Наконец и гостя попросили рассказать о своих приключениях.
— Ах, — сказал он печально, — что об этом говорить. Я странствовал и странствовал, а повсюду свирепствовала чума и валялись мертвецы, повсюду люди сходили с ума и свирепели от страха. Я остался жив, быть может, все это когда-нибудь забудется. И вот я вернулся, а мой мастер умер! Позвольте мне пожить у вас несколько дней и отдохнуть, а потом я отправлюсь дальше.
Остался он не ради отдыха. Он остался, так как был разочарован и пребывал в нерешительности, ему были дороги воспоминания о более счастливых временах в этом городе, а любовь бедной Марии действовала на него благотворно. Он не мог ответить ей взаимностью, не мог дать ей ничего, кроме дружеского участия и сострадания, но ее тихое, кроткое обожание все же согревало его. Но больше всего удерживало его в этом месте горячее желание снова стать художником, пусть даже без мастерской, пусть даже в какой-нибудь времянке.
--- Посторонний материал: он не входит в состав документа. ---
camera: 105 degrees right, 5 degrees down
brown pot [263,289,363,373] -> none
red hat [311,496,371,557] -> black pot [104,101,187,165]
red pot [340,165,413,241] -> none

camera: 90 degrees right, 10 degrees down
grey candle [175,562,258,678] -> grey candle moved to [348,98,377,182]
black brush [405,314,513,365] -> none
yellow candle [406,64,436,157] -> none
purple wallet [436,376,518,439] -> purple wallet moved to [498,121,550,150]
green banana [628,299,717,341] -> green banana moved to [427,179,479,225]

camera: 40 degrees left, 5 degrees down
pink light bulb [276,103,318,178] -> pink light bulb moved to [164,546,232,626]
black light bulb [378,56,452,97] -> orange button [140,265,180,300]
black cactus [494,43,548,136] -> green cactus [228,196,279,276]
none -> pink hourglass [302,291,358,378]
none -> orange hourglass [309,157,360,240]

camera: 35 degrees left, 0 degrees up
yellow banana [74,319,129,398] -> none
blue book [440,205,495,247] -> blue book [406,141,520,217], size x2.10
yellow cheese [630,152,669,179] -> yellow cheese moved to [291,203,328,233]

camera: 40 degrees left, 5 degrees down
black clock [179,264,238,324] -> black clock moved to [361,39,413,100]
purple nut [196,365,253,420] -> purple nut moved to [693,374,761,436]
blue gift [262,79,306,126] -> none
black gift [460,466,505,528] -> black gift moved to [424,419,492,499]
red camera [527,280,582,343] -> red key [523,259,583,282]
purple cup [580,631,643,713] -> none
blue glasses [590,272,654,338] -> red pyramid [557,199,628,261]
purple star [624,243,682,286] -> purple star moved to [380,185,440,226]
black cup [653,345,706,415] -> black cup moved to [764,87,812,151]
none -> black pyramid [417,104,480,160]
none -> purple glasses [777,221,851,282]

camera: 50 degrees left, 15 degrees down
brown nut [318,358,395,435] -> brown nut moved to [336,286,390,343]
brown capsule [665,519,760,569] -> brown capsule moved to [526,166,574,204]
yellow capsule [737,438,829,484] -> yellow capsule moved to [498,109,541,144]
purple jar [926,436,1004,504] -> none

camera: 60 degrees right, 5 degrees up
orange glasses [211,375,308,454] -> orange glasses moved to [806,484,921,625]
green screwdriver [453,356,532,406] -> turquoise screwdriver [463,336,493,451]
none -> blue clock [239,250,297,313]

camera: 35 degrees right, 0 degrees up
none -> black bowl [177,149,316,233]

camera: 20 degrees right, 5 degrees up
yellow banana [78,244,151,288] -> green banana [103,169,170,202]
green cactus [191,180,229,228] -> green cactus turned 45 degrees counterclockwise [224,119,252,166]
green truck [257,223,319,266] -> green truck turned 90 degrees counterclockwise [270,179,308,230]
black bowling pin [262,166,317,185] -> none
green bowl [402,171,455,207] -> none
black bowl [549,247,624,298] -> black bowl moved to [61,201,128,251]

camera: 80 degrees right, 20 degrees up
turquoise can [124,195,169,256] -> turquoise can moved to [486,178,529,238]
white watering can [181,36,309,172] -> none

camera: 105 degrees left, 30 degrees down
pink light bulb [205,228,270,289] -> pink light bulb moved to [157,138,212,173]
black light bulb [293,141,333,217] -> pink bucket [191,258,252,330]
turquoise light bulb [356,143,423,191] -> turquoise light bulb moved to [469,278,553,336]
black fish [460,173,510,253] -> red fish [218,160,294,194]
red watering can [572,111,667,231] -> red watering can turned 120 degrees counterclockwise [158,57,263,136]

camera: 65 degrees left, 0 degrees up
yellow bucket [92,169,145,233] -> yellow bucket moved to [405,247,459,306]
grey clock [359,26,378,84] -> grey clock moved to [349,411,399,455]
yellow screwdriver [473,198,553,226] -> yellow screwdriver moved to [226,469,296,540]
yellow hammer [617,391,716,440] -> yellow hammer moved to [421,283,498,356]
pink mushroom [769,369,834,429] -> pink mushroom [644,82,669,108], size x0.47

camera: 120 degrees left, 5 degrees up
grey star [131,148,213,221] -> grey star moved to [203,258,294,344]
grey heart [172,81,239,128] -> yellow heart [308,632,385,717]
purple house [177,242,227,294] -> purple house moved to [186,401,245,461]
Несколько дней подряд Златоуст только и делал, что рисовал. Мария достала ему бумаги и перьев, и он часами сидел в своей комнате и рисовал, заполнял большие листы то поспешно набросанными, то любовно выписанными фигурами, изливая на бумагу переполненную книгу образов своей души. Он много раз рисовал лицо Лене, как улыбалось оно, полное удовлетворения, любви и жажды крови, когда он убил того бродягу, каким стало оно в ее последнюю ночь, уже готовое превратиться в бесформенную массу, вернуться к земле. Он рисовал маленького крестьянского мальчика, которого увидел когда-то лежащим на пороге родного дома. Он рисовал полную повозку трупов, которую с трудом тащили три клячи, а рядом подручных палача с длинными шестами, глаза их мрачно смотрели из прорезей противочумных масок. Он снова и снова рисовал Ревекку, стройную черноглазую еврейку, ее тонкие гордые губы, ее полное боли и негодования лицо, ее очаровательную юную фигуру, казалось, так и созданную для любви, ее высокомерно и горестно сжатый рот. Он рисовал самого себя — странником, любовником, беглецом, спасающимся от косящей смерти, танцором на пиру во время чумы. Самозабвенно склонившись над листом белой бумаги, он набрасывал на него заносчивое, самоуверенное лицо девицы Лизбет, каким он знал его раньше, уродливую физиономию служанки Маргрит, дорогое, внушавшее трепет лицо мастера Никлауса. Много раз он намечал тонкими, неуверенными штрихами большую женскую фигуру, фигуру матери-земли, со сложенными на коленях руками, с печальными глазами и едва заметной улыбкой на лице. Бесконечная благодать исходила от этого потока образов, от чувства, что рука твоя рисует, что ты властен над видениями. В несколько дней он заполнил рисунками все листы, которые принесла Мария. От последнего листа он отрезал кусок и скупыми штрихами набросал на нем портрет Марии, ее прекрасные глаза, ее рот, отмеченный печатью самоотречения. Рисунок он подарил ей.